Note that the $a_i$ are not just $(-1)^i/i!$ as would appear in the series; they are fancier values, based on extensive numerical analysis and testing. (The values of the $a_i$ are not greatly different from $(-1)^i /!$, but deviate from these after about the 5th decimal place.)

If you are satisfied with a worst-case error of about $10^{-10}$ you could use that polynomial. Probably it would be best to limit $x$ to values $\leq 0.5$ in the polynomial, which you could easily do by (1) pre-computing and storing an accurate value for $e^{0.5}$, then (2) using $e^x = e^{0.5} \, e^{x-0.5}$ for $.5 < x < 1$. Compute the approximate value of $e^{x-.5}$ using the polynomial approximation for $e^{-(x-.5)} = e^{.5 - x}$ and then computing $e^z$ as $1/e^{-z}$. Of course, for $0 < x \leq 0.5$ you compute $e^x = 1/e^{-x}$ directly, using the polynomial to evaluate $e^{-x}$.

Newer sources contain a wide variety of other schemes; many people seem to favor the use of Pade approximants, which are essentially rational functions rather than simple polynomials.

This has been really informative, thank you!

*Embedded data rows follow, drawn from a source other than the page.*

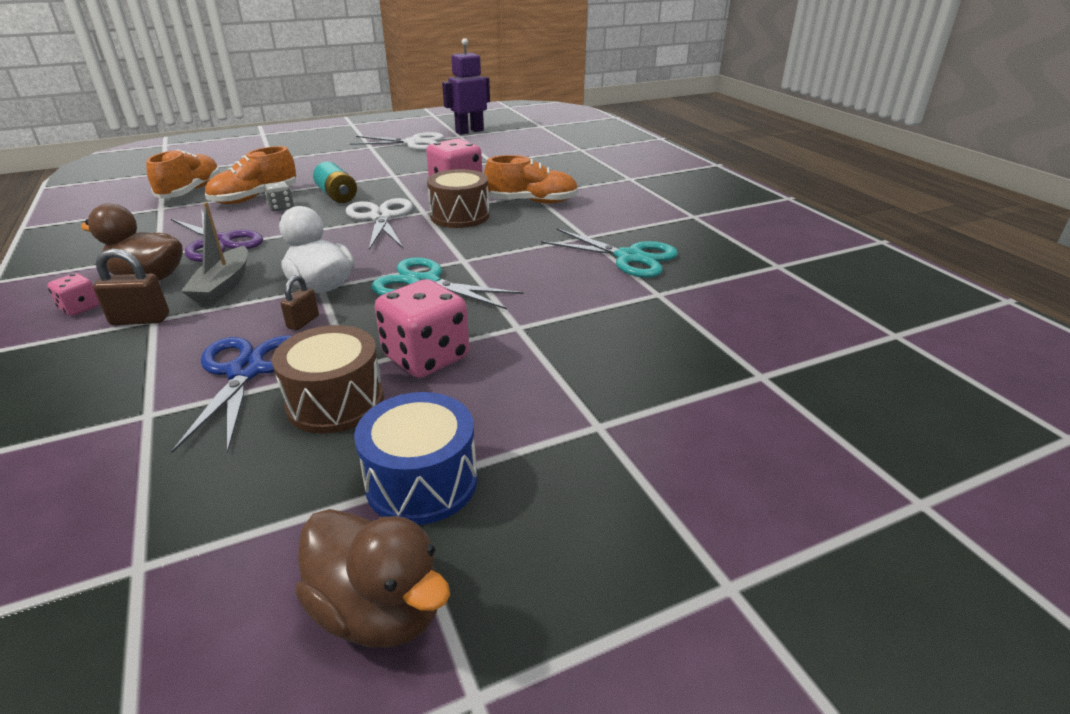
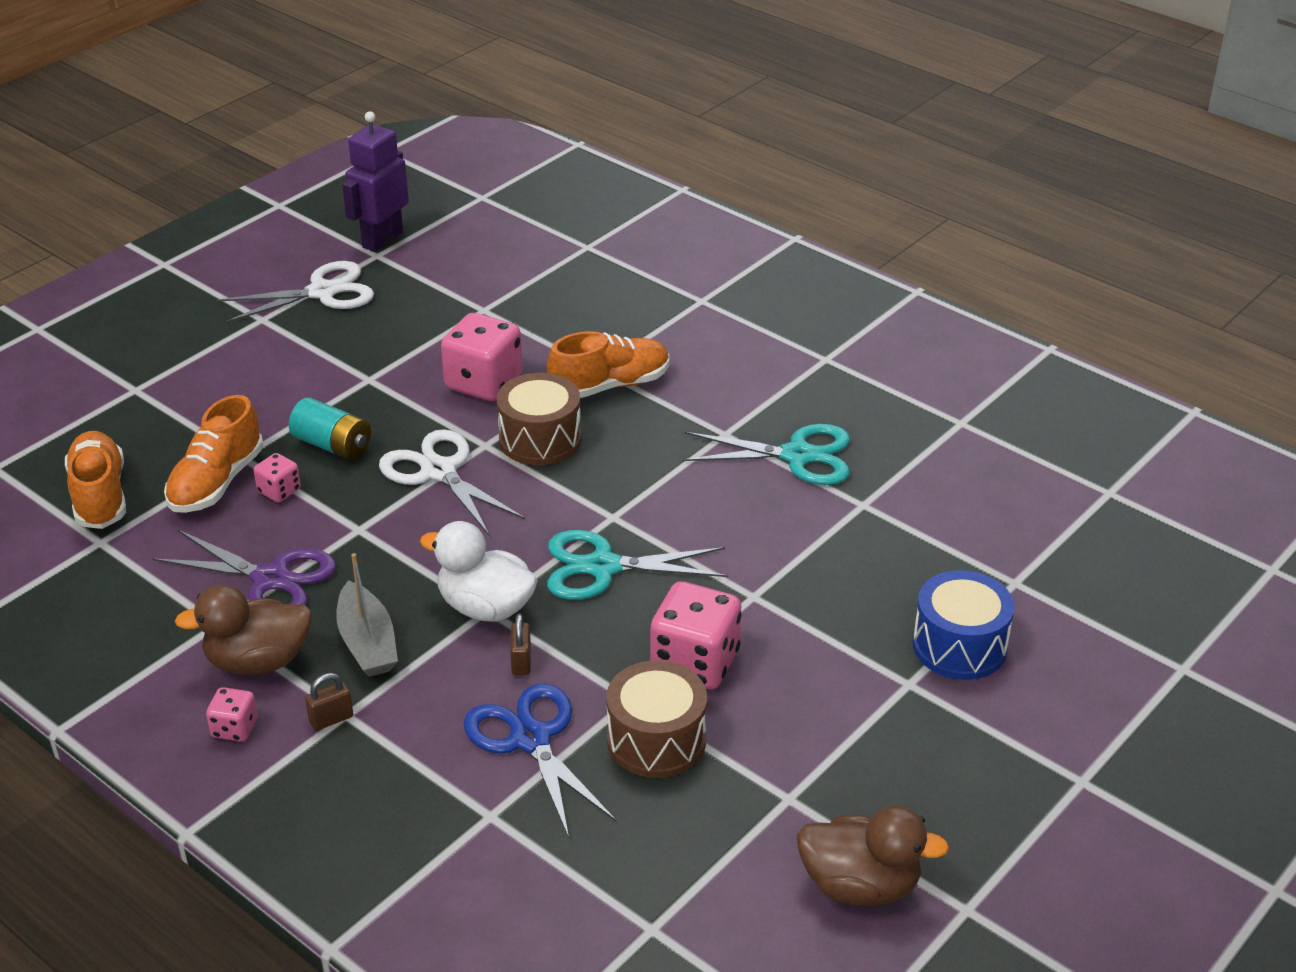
camera: 25 degrees left, 5 degrees up
brown padlock [93,248,169,325] -> brown padlock [305,673,353,731], size x0.66
grey dice [264,181,294,211] -> pink dice [254,453,301,502]
blue drum [354,392,477,525] -> blue drum moved to [913,570,1015,680]

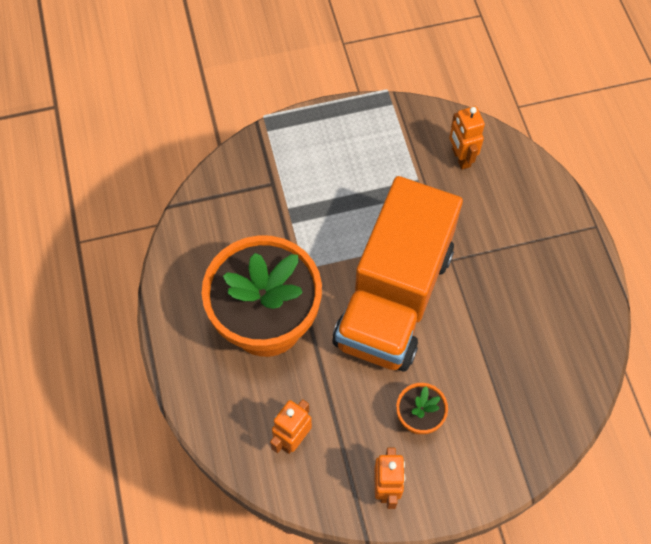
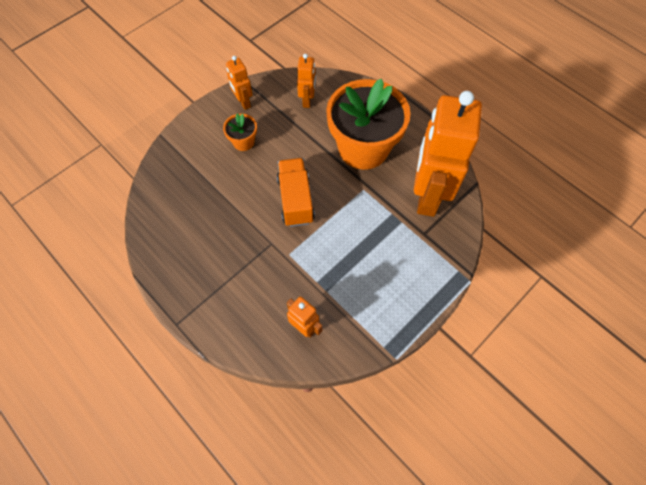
camera: 150 degrees right, 0 degrees up
orange truck [333,176,463,371] -> orange truck [277,158,315,227], size x0.54
none -> orange robot [414,91,482,217]

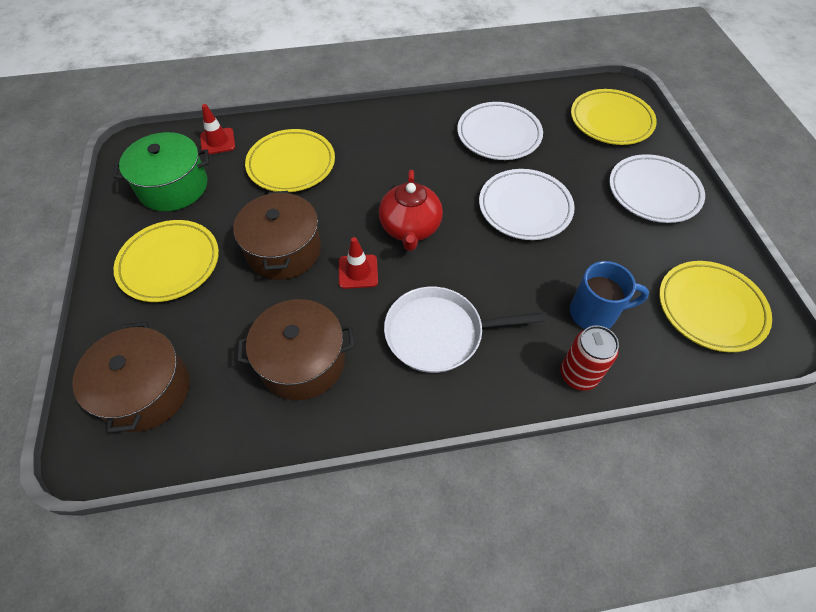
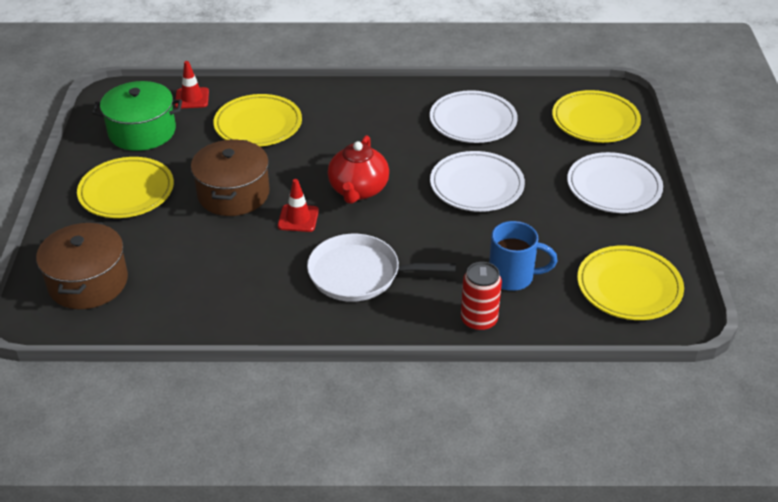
camera: 10 degrees right, 15 degrees down
brown pot [237,299,354,400] -> none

I think once I've implemented a properly working algorithm for this, I can move on to implementations of trigonometric functions. Do you have any suggestions on other methods to look at for approximations?

For now, I'm not too concerned about accuracy or optimization. I think it is in my best interest to experiment and see how things are connected. I didn't think I'd end up appreciating math more through programming.